Thursday, December 4, 2008

Middle Fiddle

When people find out that I play with the Knoxville Symphony, the conversation generally continues as follows:
“So, what instrument do you play?”
“I play the viola.”
“Viola... Is that like a violin?”
“Well, kind of...”

The viola is not nearly as well-known as it's counterparts in the string section. It is held under the chin like a violin but has a lower sound. In fact, it has the same strings as the cello: C-G-D-A but they sound an octave higher. In the Knoxville Symphony, the viola section sits right next to the first violin section. Our general purpose in the orchestra is to support and fill in the middle of the string sound. Our parts are the best bits of what the violins play combined with the best parts of what the cellos play. And, sometimes we even get the tune to ourselves. It may sound strange since the violins usually get to be front and center with the melodic line, but my love of orchestral viola parts is the main reason I switched my focus from violin to viola in graduate school.

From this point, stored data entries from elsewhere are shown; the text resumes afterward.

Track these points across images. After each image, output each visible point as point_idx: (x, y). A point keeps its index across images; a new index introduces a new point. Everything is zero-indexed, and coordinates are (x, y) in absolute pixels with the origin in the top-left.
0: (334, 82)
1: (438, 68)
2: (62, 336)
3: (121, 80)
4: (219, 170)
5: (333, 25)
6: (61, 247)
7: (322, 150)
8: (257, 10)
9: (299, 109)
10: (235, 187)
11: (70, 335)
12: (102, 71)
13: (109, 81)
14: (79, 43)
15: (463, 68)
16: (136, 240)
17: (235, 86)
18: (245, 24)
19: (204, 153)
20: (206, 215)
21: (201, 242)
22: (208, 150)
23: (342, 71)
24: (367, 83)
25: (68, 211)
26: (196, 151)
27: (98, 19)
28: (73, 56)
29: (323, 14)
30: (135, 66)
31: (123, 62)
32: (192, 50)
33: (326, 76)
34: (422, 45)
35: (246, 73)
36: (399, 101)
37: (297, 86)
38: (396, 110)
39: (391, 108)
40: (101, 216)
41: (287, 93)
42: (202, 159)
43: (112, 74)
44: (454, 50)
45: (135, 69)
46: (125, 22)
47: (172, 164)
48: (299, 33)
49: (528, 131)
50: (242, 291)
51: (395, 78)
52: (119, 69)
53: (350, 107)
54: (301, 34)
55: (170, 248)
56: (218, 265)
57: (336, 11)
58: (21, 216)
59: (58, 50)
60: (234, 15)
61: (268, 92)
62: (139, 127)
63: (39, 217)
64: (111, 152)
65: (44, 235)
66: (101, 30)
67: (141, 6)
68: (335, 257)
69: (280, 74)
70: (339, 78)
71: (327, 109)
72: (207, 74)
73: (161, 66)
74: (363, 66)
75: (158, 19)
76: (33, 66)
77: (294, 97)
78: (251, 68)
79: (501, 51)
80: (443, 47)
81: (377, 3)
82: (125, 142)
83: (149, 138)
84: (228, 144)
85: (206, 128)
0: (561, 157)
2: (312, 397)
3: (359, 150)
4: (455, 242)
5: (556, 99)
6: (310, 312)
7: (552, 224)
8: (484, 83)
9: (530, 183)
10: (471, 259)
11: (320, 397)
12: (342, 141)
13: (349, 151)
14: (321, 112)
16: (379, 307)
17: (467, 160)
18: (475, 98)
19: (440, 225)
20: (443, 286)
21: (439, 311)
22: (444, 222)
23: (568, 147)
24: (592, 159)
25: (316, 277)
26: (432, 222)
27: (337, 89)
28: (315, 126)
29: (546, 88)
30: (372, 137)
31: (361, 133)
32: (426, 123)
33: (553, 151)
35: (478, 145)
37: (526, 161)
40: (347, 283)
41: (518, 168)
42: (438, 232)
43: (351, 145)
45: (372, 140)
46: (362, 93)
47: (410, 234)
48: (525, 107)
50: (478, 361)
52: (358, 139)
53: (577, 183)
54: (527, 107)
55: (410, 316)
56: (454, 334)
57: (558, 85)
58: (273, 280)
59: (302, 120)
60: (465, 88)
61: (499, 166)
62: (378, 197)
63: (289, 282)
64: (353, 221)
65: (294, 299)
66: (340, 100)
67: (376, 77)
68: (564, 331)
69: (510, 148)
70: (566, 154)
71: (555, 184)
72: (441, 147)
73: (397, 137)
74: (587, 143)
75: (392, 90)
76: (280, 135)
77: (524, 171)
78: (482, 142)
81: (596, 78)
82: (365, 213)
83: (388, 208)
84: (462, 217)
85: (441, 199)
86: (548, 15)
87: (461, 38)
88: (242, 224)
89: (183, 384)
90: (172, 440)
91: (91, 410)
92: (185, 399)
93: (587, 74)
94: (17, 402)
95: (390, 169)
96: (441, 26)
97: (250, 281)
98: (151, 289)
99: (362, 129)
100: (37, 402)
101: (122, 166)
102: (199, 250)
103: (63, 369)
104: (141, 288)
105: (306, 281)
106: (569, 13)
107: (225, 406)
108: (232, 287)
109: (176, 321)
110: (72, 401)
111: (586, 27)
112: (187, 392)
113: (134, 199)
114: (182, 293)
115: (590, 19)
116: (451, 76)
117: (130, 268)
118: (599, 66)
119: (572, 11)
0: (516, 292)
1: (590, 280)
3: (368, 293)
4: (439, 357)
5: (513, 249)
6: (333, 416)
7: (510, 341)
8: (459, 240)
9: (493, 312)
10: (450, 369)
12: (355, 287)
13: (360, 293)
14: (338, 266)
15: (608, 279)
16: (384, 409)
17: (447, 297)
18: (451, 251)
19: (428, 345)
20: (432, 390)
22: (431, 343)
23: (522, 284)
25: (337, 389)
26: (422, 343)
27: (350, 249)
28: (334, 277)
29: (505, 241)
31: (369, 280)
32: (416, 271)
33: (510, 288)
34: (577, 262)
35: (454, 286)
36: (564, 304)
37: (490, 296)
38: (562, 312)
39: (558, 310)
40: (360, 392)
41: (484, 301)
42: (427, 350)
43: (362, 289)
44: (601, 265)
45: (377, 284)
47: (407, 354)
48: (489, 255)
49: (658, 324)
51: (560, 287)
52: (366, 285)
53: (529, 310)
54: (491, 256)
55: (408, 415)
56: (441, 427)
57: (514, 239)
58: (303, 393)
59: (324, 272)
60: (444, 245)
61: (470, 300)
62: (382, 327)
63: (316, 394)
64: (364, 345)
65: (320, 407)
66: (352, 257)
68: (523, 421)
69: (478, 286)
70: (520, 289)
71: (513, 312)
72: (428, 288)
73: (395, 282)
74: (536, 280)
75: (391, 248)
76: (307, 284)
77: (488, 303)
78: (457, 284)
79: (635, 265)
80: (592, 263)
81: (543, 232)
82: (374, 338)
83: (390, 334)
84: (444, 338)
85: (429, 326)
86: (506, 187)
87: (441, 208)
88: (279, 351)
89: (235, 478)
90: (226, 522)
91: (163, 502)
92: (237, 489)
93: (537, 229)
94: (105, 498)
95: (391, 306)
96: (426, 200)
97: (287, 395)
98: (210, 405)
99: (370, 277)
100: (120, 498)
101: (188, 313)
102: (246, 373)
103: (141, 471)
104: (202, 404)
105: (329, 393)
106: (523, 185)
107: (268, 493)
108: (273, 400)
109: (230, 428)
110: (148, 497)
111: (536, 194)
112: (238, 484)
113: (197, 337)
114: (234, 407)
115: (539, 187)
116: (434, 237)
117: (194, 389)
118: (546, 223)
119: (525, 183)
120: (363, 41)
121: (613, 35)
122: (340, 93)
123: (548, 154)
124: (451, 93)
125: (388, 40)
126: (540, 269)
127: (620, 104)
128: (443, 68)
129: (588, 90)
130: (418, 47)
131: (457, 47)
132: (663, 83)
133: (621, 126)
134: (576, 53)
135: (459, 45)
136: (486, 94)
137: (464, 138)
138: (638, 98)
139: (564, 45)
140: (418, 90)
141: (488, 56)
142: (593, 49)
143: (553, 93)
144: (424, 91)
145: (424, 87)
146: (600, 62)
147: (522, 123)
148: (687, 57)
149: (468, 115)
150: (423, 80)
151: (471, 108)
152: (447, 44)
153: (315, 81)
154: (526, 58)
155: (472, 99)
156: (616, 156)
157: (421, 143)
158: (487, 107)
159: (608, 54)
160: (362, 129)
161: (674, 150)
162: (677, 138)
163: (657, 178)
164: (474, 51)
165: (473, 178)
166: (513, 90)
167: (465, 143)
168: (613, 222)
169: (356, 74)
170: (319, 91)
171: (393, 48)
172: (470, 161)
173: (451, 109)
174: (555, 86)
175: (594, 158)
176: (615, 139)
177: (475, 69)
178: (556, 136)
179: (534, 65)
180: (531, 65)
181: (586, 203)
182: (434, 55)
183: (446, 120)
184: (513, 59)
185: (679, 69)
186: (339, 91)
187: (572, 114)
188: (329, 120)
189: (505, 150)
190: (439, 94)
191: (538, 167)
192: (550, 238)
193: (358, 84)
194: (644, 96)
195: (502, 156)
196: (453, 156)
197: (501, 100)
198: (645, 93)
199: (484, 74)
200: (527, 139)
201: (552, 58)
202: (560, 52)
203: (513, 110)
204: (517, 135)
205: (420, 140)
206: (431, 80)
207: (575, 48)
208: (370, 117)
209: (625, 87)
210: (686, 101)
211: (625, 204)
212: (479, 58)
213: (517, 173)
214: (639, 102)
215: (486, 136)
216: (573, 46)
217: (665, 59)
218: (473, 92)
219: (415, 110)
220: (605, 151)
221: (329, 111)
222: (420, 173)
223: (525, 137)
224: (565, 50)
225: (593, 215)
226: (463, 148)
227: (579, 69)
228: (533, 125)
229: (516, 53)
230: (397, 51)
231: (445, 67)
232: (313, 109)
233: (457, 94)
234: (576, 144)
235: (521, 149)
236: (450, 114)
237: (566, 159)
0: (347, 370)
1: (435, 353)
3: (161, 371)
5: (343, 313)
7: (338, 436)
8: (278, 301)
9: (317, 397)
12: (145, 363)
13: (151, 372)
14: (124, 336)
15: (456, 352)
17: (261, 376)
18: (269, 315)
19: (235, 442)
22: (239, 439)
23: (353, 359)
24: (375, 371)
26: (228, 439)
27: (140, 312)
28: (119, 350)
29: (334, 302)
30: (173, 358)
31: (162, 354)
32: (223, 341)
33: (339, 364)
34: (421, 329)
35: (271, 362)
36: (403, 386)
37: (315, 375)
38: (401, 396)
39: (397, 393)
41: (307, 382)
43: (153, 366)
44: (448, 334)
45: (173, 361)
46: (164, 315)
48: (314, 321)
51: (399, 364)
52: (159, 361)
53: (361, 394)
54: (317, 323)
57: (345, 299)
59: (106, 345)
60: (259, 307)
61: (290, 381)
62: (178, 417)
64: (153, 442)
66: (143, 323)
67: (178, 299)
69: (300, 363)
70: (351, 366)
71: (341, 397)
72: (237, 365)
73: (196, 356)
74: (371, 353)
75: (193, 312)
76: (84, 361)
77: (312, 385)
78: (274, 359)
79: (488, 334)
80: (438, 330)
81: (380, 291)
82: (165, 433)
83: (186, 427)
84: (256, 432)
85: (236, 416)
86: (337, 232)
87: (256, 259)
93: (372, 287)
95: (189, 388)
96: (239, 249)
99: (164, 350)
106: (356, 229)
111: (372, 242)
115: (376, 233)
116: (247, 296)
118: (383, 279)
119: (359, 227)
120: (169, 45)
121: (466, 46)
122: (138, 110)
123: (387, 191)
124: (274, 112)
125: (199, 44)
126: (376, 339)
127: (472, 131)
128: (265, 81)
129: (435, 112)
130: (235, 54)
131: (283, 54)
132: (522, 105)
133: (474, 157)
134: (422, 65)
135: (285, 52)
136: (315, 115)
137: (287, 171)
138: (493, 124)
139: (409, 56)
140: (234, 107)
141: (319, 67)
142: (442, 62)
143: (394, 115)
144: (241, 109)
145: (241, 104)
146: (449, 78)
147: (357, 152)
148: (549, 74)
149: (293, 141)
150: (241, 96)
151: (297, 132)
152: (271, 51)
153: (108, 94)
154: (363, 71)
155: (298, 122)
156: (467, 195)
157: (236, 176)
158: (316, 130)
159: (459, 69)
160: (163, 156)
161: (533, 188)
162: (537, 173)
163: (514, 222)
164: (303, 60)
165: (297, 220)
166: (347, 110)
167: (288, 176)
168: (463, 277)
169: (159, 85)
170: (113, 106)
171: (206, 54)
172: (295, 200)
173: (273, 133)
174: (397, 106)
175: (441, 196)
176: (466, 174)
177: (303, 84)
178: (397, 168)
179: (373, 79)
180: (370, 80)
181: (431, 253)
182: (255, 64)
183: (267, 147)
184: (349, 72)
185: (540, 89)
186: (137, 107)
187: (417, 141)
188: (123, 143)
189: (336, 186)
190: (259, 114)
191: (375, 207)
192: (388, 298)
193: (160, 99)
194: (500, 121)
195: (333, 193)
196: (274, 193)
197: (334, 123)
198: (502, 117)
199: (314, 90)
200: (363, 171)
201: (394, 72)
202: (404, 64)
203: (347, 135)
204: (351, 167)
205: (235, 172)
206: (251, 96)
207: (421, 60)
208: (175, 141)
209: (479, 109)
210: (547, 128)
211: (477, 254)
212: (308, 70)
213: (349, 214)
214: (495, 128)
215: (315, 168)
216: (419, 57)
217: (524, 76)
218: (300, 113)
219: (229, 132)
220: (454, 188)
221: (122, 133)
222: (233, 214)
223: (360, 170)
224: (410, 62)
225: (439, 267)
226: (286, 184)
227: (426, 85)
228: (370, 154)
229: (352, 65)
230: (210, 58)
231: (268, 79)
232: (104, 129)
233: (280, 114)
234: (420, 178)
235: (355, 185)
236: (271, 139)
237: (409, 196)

It's rare for an orchestra to program a viola concerto. The viola is not considered a solo instrument, which is too bad. I'm not sure why this is, there are a number of possibilities. Compared to the violin and cello, there's not much solo repertoire written for the viola. When Lucas asked me to play a viola concerto with the chamber orchestra this January, we began the hunt for a Baroque-era viola concerto. There were exactly three to choose from. There are hundreds of Baroque violin concerti. It's not that composers don't like the viola. Actually, many composers were also amateur violists. Dvorák, Mozart, Mendelssohn, Schubert, and Bach all played the viola. (So did Jimi Hendrix, but that's another story.) Violin has always been king of the strings and an audience favorite. Historically, composers have relied on commissions to pay their bills. Perhaps if one of Mozart's patrons had been an amateur violist he would have written five viola concerti instead of five violin concerti. Most of the solo repertoire for the viola was written in the 20th century although there are some great pieces from earlier eras.

Some pieces that feature the viola are:
Harold in Italy by Berlioz
Symphony #6 “Pathetique” by Tchaikovsky
Don Quixote by R. Strauss
Viola Concerto by William Walton
Sinfonia Concertante in E-flat major by Mozart

2 comments:

Marsha said...

I was in the school band, I played the clarinet, we didn't have an orchestra, I haven't played in over 20 years. I miss it.

KSO blogger Katy Gawne said...

Pick it up again! It is never too late to refresh your skills or even learn a new instrument. I once had a beginning violin student who was in his 80's. He had always wanted to play and decided at that time that it was "now or never." Playing music is good for the soul, no matter what the skill level.